ORICON NEWSの記事によると、動画視聴サービス「Tver」での生配信視聴者の数は11万7千回、見逃し配信(同時配信「追いかけ配信」含む)は3月10日までに70万回を超えているようで、いずれも例年より格段に大きな反響を集めてる。
これらはやはり審査員を務めた「粗品効果」と言って間違いないだろう。
粗品は同賞で、オープニングを除いては冗談を口にすることは一度もないガチ審査を見せた。
短いコメント時間の中で的確な言葉を選んで講評を行った上、出場7組に対して90点台を一度も付けず、100点満点で採点される近年のお笑いの賞レースではなかなか見ることができない70点台を3度も付けた。

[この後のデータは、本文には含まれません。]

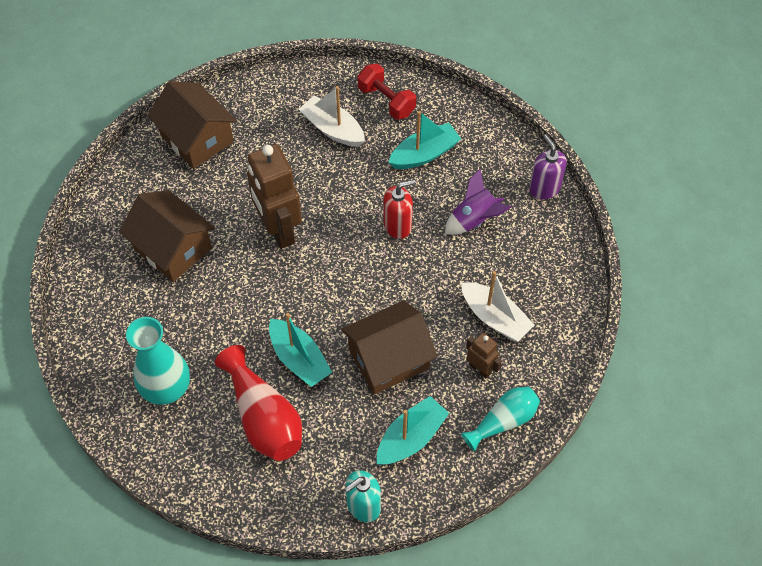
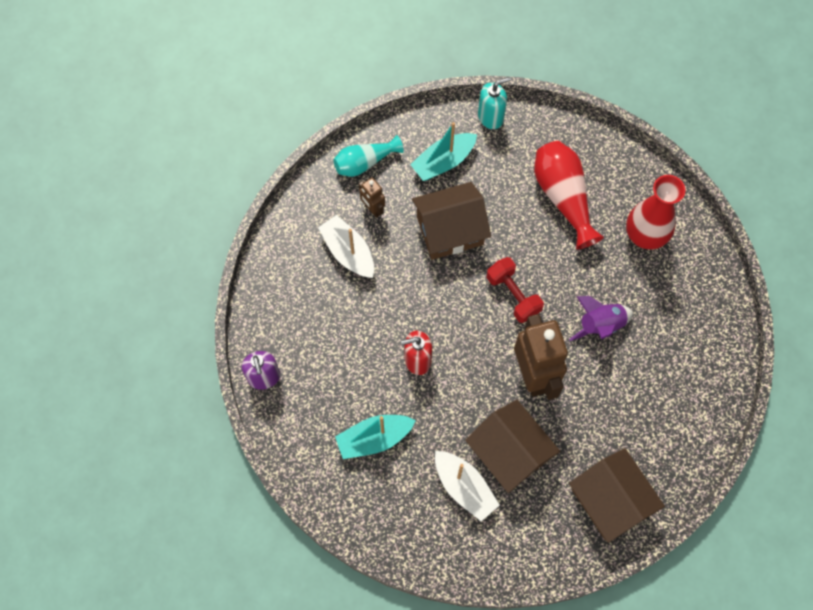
camera: 170 degrees left, 10 degrees up
brown house [119,190,215,282] -> brown house moved to [465,400,561,493]
turquoise vase [126,317,190,405] -> red vase [626,175,685,249]
turquoise boat [269,313,332,387] -> none
red dumbbell [357,63,416,120] -> red dumbbell moved to [487,257,544,323]
purple rocket [445,169,511,235] -> purple rocket moved to [569,296,633,341]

先日、筆者は同大会に出場した漫才コンビに取材をしたが、1組目の「ぐろう」に対する粗品の採点・講評を見た瞬間、出場者だけではなく番組観覧客も背筋が伸び、空気が変わったのがはっきり分かったと明かしていた。
粗品の審査のすごさは、確固たる「漫才論」「お笑い論」を持っていることである。
これは番組を視聴していてもはっきり分かり、また粗品自身も大会同日配信のYouTubeチャンネルの動画内で語っていたのだが、出場者を相対的に見て採点するのではなく、自分の中での「90点台の漫才」「80点台の漫才」「70点台の漫才」「それ以下の漫才」の考え方に沿って点数を出していた。
そのため、ハイレベルな漫才師が集まる『M-1グランプリ』で審査員を担当することがあれば、90点台を付けることになるのではないかとも語っていた。
これは「漫才論」「お笑い論」がしっかりないとできない採点である。
また、「翠星チークダンス」がファーストステージで披露した漫才のやりとりを男女の関係性に落とし込むネタについて「これは古(いにしえ)からあるやり方で、言ってしまえばちょっとシャバいんですよ」と歴史的背景や事実、知識をもとに講評していく様子は、感覚的な言葉で述べられがちなこれまでの賞レースの審査とは一線を画すものだった。
粗品がいかに論理的にお笑いを見ているかが浮き彫りになった瞬間だ。
加えて「シャバい」など年齢が上の審査員が使わないキャッチーな言葉も交えていたところに、審査員の高齢化を常々憂いていた粗品らしさが感じられた。